Tabagismo
O Governo relançou, esta semana, o objectivo de introduzir legislação draconiana relativa ao fumo em lugares públicos. Os dilemas colocados por este tipo de situação são conhecidos. Tem o Governo o direito a dirigir as escolhas dos cidadãos em matérias privadas como esta? Têm os fumadores o direito a prejudicar a saúde dos não fumadores?
A evolução deste debate nas sociedades contemporâneas tem favorecido claramente as medidas restritivas ao consumo de tabaco em locais públicos fechados. Vão longe os tempos em que olhávamos as imagens de norte-americanos a fumar na rua com neve a cair ao mesmo tempo e exclamávamos, indignados: "São uns fundamentalistas!"
Quem passou a conviver diariamente com situações de restrição ao consumo de tabaco, no trabalho ou nos transportes públicos, constatou que a capacidade de adaptação das pessoas a essas situações é maior do que se pensa e ainda que os fumadores, tanto quanto me diz a experiência, são em geral minoritários.

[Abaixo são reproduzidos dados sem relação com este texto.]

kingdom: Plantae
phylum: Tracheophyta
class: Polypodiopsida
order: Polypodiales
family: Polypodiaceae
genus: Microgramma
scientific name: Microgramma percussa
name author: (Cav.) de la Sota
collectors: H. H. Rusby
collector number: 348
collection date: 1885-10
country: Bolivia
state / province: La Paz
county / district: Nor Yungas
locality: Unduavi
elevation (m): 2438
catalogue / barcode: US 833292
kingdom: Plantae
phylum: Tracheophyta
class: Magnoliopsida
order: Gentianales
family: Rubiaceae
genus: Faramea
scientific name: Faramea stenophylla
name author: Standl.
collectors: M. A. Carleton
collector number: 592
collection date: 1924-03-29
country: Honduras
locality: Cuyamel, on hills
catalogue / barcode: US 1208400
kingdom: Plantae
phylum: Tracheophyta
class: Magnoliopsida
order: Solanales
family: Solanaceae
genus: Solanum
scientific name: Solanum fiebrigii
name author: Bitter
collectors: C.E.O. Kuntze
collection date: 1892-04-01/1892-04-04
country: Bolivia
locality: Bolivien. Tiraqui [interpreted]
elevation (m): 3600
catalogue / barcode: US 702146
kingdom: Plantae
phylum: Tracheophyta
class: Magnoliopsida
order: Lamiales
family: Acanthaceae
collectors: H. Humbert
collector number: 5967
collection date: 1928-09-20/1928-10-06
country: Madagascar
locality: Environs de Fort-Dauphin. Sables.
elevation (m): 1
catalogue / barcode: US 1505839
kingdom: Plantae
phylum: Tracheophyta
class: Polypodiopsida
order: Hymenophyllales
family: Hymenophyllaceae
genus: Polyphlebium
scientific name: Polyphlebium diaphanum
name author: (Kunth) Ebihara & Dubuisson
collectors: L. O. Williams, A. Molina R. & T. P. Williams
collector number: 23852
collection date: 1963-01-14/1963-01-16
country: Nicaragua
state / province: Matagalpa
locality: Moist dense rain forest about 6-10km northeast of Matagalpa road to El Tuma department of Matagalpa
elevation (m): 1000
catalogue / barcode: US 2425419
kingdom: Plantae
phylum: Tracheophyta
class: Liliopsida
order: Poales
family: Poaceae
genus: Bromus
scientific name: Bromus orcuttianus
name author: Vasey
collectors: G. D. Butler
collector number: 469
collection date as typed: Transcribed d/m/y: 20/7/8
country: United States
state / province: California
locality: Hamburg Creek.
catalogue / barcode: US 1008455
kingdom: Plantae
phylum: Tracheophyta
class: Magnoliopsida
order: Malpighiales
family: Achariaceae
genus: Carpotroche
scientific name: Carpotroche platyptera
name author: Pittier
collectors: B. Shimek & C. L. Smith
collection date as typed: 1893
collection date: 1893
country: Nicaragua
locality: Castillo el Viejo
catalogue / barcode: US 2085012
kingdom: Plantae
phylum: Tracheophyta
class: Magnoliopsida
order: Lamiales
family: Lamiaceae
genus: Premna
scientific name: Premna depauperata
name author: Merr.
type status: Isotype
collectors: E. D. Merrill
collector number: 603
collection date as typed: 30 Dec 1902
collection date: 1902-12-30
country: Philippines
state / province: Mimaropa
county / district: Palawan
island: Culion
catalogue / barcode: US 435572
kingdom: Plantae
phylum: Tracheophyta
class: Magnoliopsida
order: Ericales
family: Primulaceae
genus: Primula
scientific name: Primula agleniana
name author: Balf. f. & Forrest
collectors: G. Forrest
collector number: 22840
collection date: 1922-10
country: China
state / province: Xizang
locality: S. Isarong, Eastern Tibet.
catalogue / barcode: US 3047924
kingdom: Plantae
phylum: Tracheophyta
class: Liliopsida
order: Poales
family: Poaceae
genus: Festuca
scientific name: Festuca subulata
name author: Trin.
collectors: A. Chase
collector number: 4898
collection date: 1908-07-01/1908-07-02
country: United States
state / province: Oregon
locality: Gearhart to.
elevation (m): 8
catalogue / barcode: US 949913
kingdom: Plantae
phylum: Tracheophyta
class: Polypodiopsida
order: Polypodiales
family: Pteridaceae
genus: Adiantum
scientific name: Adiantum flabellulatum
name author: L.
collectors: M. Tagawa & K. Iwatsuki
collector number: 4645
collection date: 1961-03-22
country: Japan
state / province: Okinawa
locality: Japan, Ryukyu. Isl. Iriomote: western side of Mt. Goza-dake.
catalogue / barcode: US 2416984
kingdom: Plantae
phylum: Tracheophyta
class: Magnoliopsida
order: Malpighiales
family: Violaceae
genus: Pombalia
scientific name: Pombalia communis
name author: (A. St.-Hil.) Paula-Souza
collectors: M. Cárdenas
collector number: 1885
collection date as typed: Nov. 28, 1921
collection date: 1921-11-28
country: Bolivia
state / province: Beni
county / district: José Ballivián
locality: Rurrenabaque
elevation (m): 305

Espaços dignos reservados a quem fuma resolvem o problema, evitando nomeadamente as estigmatizações absurdas que atingem os fumadores: legislar sobre o uso comum de espaços públicos não é o mesmo que condenar o direito de fumar.
Nesse sentido, as medidas defendidas pelo Governo são no geral positivas: neste conflito de direitos, o do fumador passivo é mais relevante do que a liberdade individual do fumador. Mas essa aplicação geral não precisa de ser draconiana, a nível particular. Os restaurantes ou bares que assim o entendam devem poder continuar abertos aos fumadores, com um mínimo de restrições. Aí, serão os clientes a decidir. O mesmo não se aplica a espaços como hospitais ou escolas.
Portugal parece estar a aproximar-se da tendência europeia para aumentar as restrições ao tabaco. Essa tendência reflecte uma contradição das sociedades modernas, que se verifica também em relação à obesidade e a outras questões relativas à saúde. Por um lado, existe uma enorme pressão comercial e publicitária no sentido do consumo. Por outro, verifica-se uma enorme mobilização social e política contra os efeitos de produtos cujo consumo é fortemente mediatizado. E, finalmente, há uma indústria para deixar de fumar ou parar de engordar. Estamos, de algum modo, a curar mais os sintomas do que a doença. Mas em sociedades democráticas é tudo o que se pode fazer.